DATOS PROPORCIONADOS -
————————

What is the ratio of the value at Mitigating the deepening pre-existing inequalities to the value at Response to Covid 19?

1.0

————————

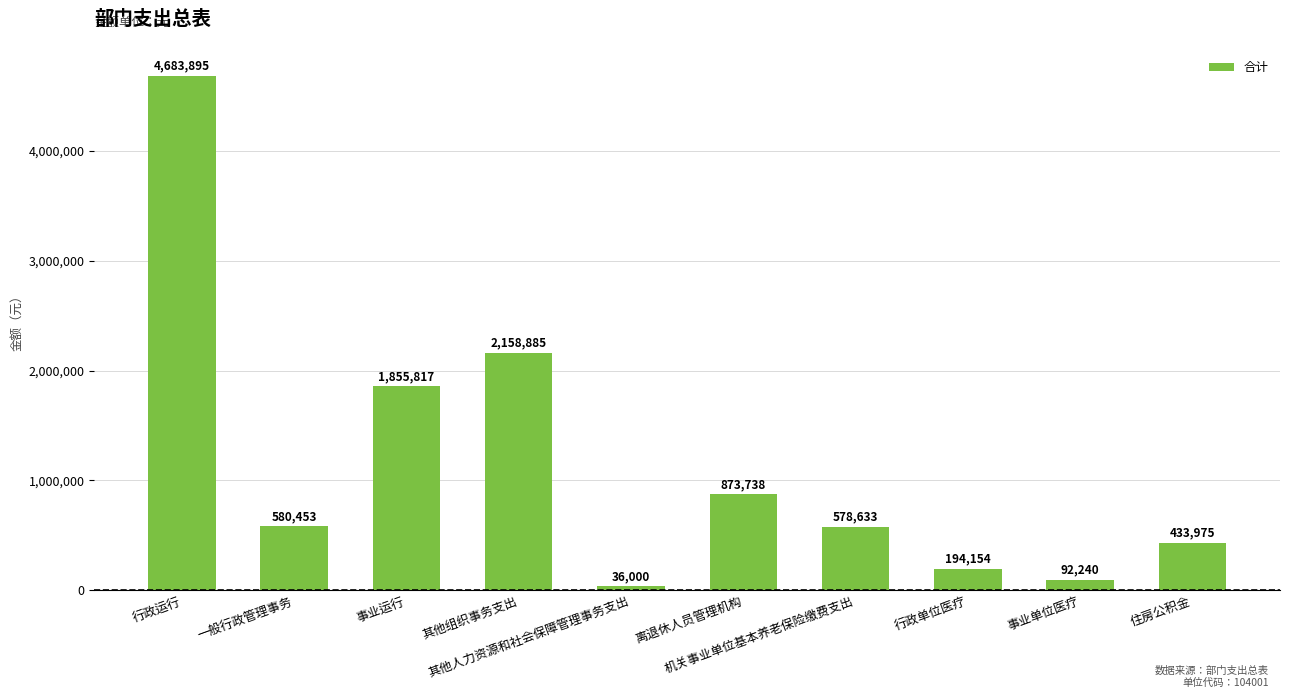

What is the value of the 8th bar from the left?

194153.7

————————

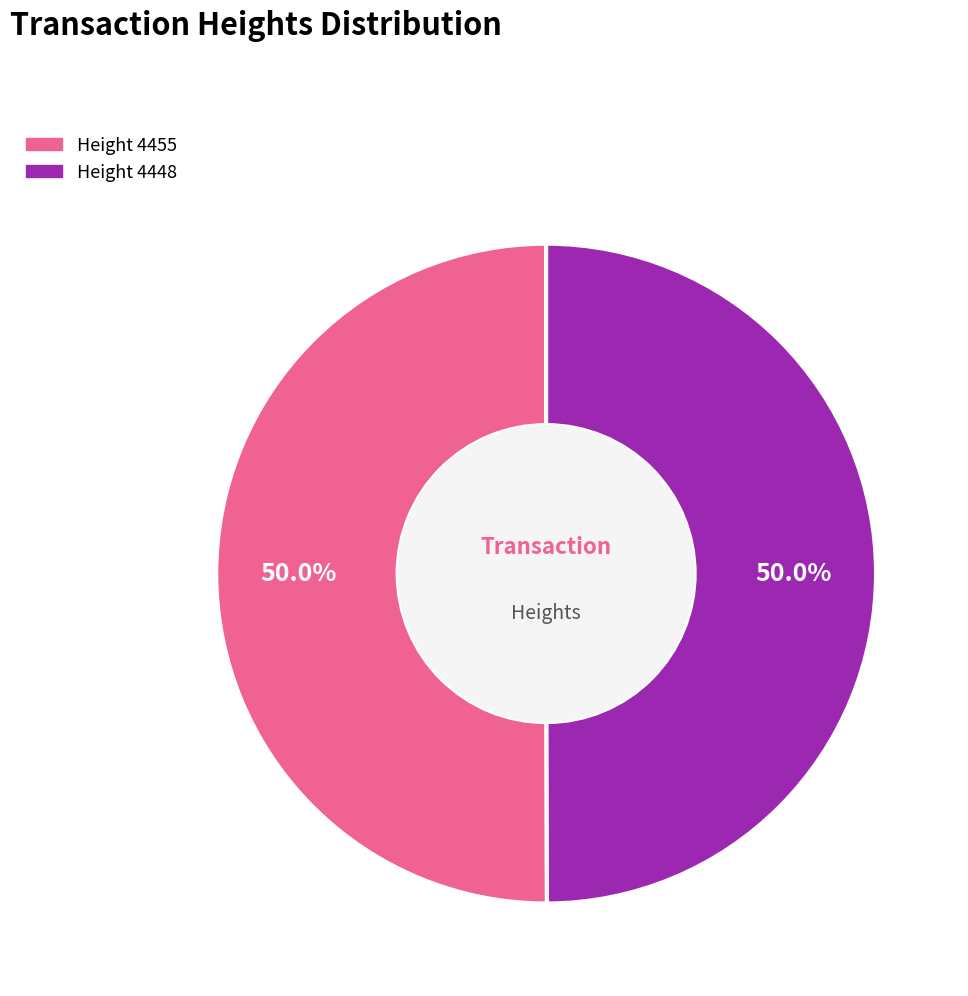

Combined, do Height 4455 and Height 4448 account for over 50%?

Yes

————————

LO QUE SE PIDE -
Cuente las líneas de los datos proporcionados en las que aparece la cadena "value". Indique solo el número resultante.

RESPUESTA -
2